--- STUDY MATERIAL Enclosed Below ---

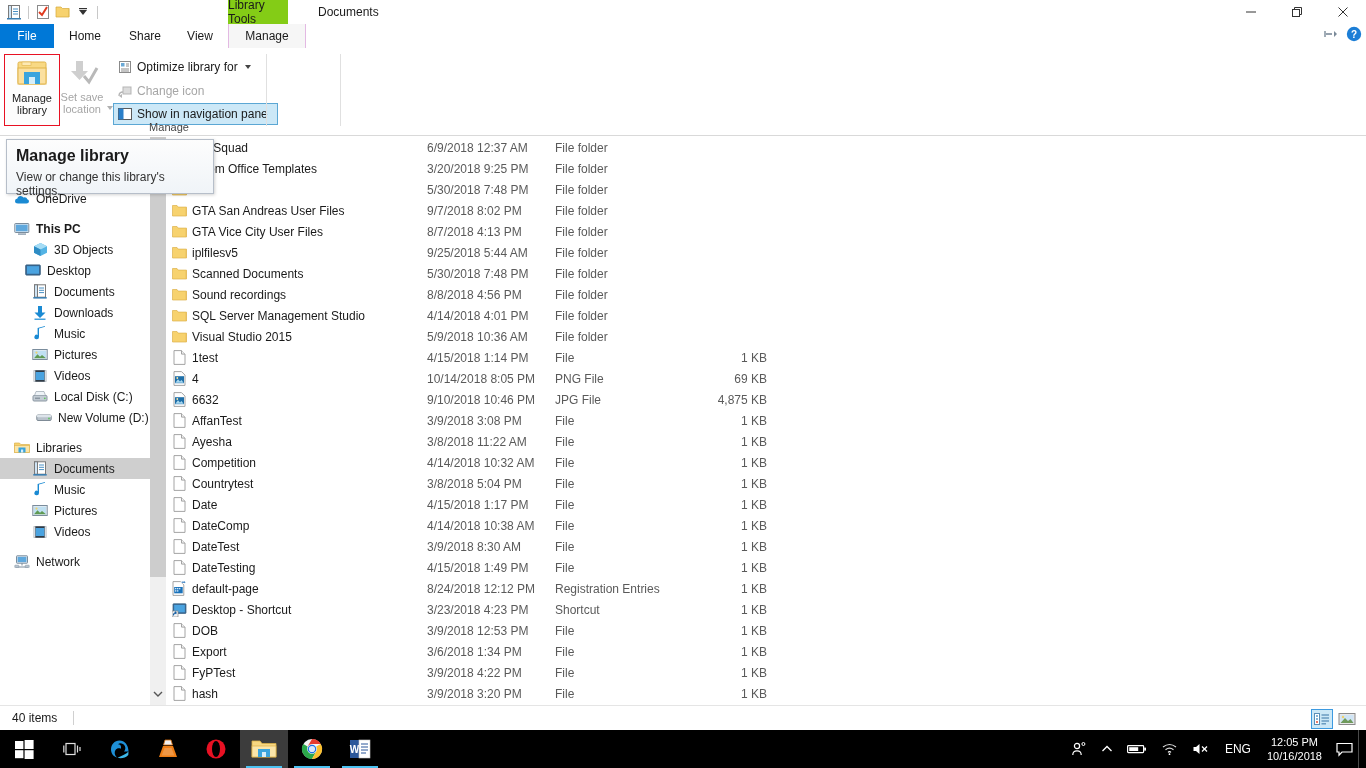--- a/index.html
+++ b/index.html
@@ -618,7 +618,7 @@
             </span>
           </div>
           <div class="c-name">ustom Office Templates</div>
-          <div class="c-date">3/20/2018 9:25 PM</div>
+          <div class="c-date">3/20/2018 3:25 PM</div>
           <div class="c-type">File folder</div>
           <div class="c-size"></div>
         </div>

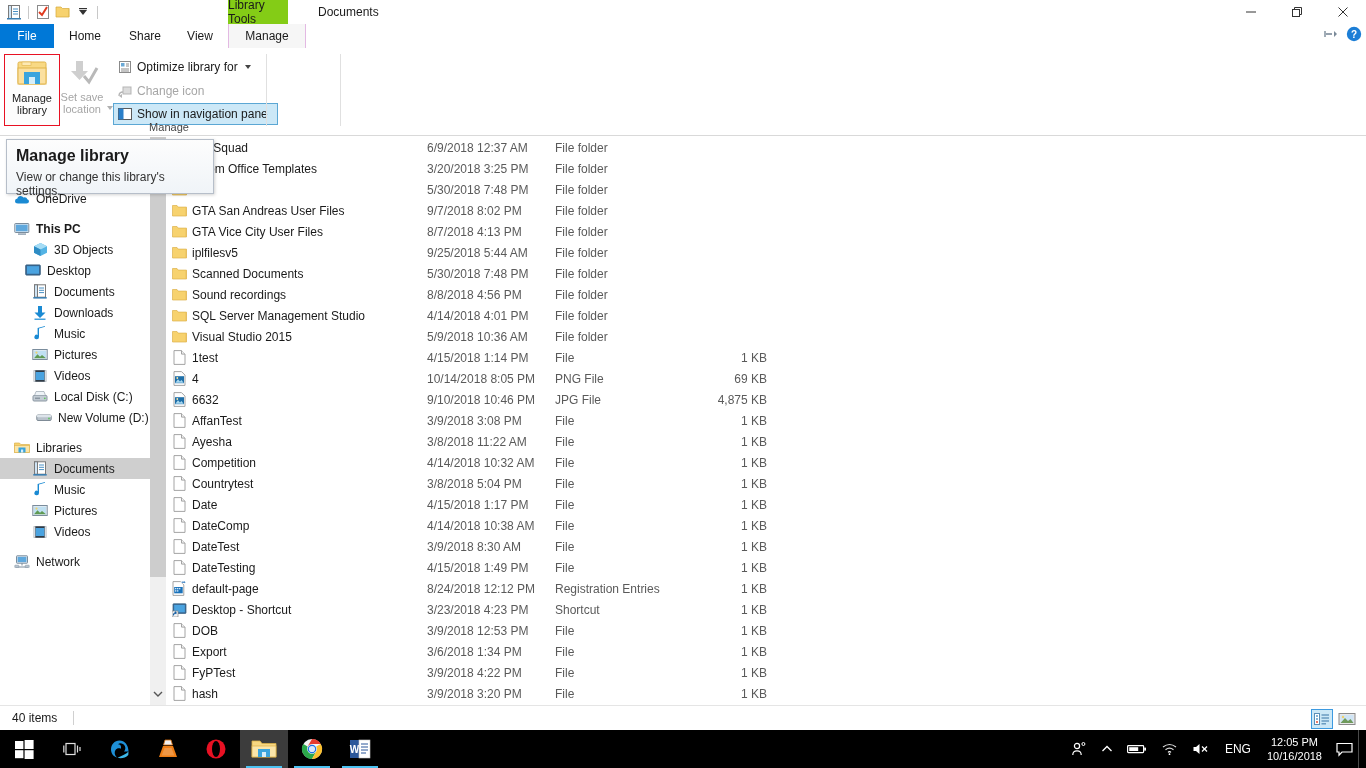--- a/index.html
+++ b/index.html
@@ -411,7 +411,7 @@
           <span style="margin-left: 6px;">OneDrive</span>
         </div>
         <div class="nav-spacer"></div>
-        <div class="nav-item" style="padding-left: 14px; font-weight: bold;">
+        <div class="nav-item" style="padding-left: 14px;">
           <span class="nicon">
             <svg width="16" height="14" viewBox="0 0 16 14">
               <rect x="0.8" y="1.5" width="14" height="9" rx="0.6" fill="#dfe9f2" stroke="#7a8c9c"></rect>

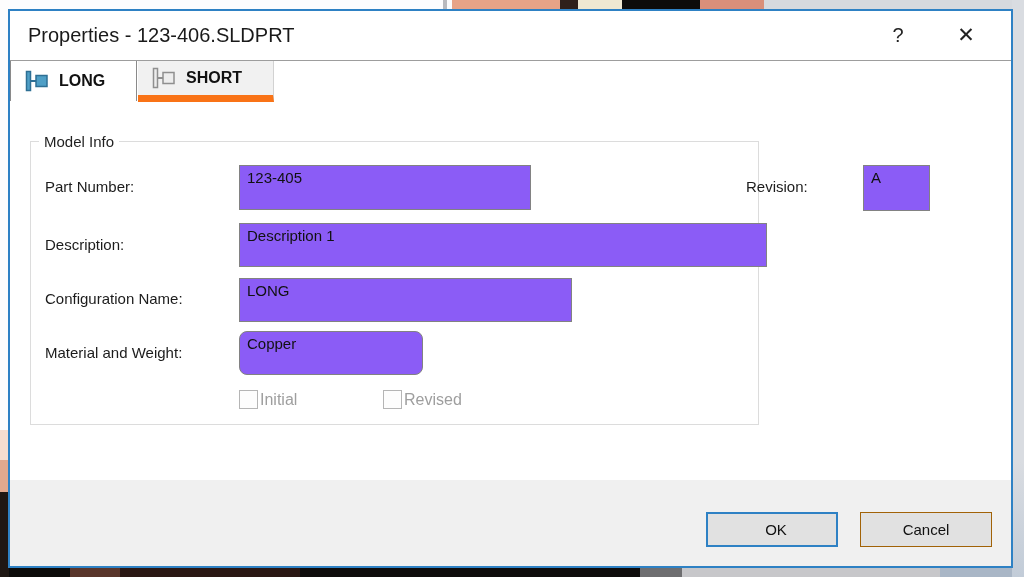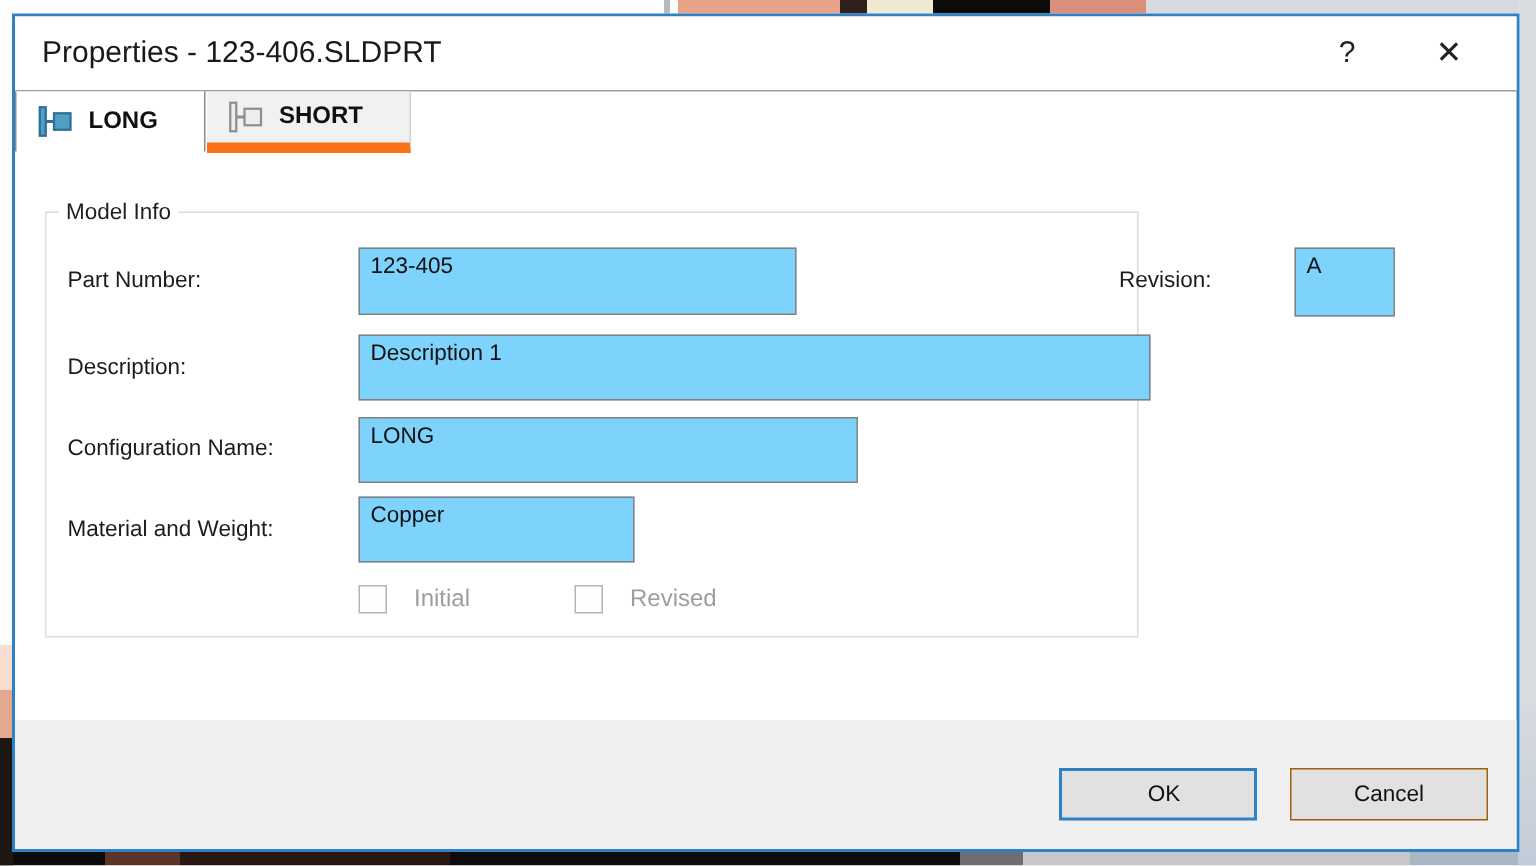--- a/index.html
+++ b/index.html
@@ -91,7 +91,7 @@
   }
   .field-input {
     position: absolute;
-    border: 1px solid #828282; background: #7dd3fc;
+    border: 1px solid #828282; background: #8b5cf6;
     font-family: "Liberation Sans", sans-serif;
     font-size: 15px; color: #111;
     padding: 3px 7px; resize: none; overflow: hidden; outline: none;

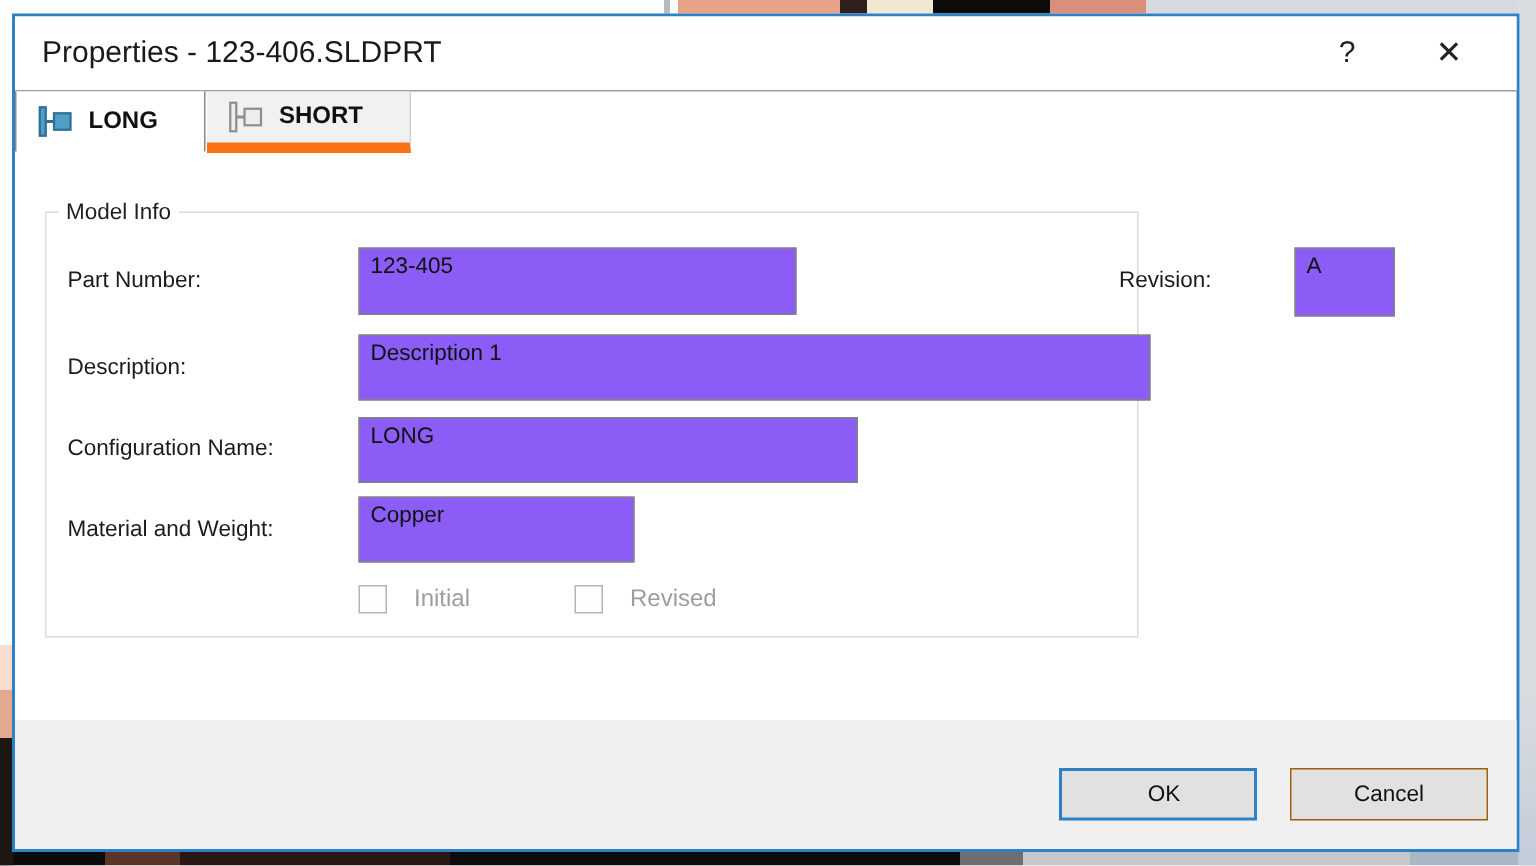--- a/index.html
+++ b/index.html
@@ -173,7 +173,7 @@
     <textarea class="field-input" style="left: 208px; top: 128px; width: 333px; height: 44px;" spellcheck="false">LONG</textarea>
 
     <span class="field-label" style="left:14px; top:194px;">Material and Weight:</span>
-    <textarea class="field-input" style="left: 208px; top: 181px; width: 184px; height: 44px;" spellcheck="false">Copper</textarea>
+    <textarea class="field-input" style="left: 208px; top: 181px; width: 184px; height: 44px; border-radius: 8px;" spellcheck="false">Copper</textarea>
 
     <div class="checkbox-row" style="left:208px; top:240px;">
       <span class="checkbox-box"></span>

--- End of Enclosed STUDY MATERIAL ---

• ACTIVITY: In how many lines of the material does the word "font" appear? Give only the number.

• OUTPUT BELOW: 3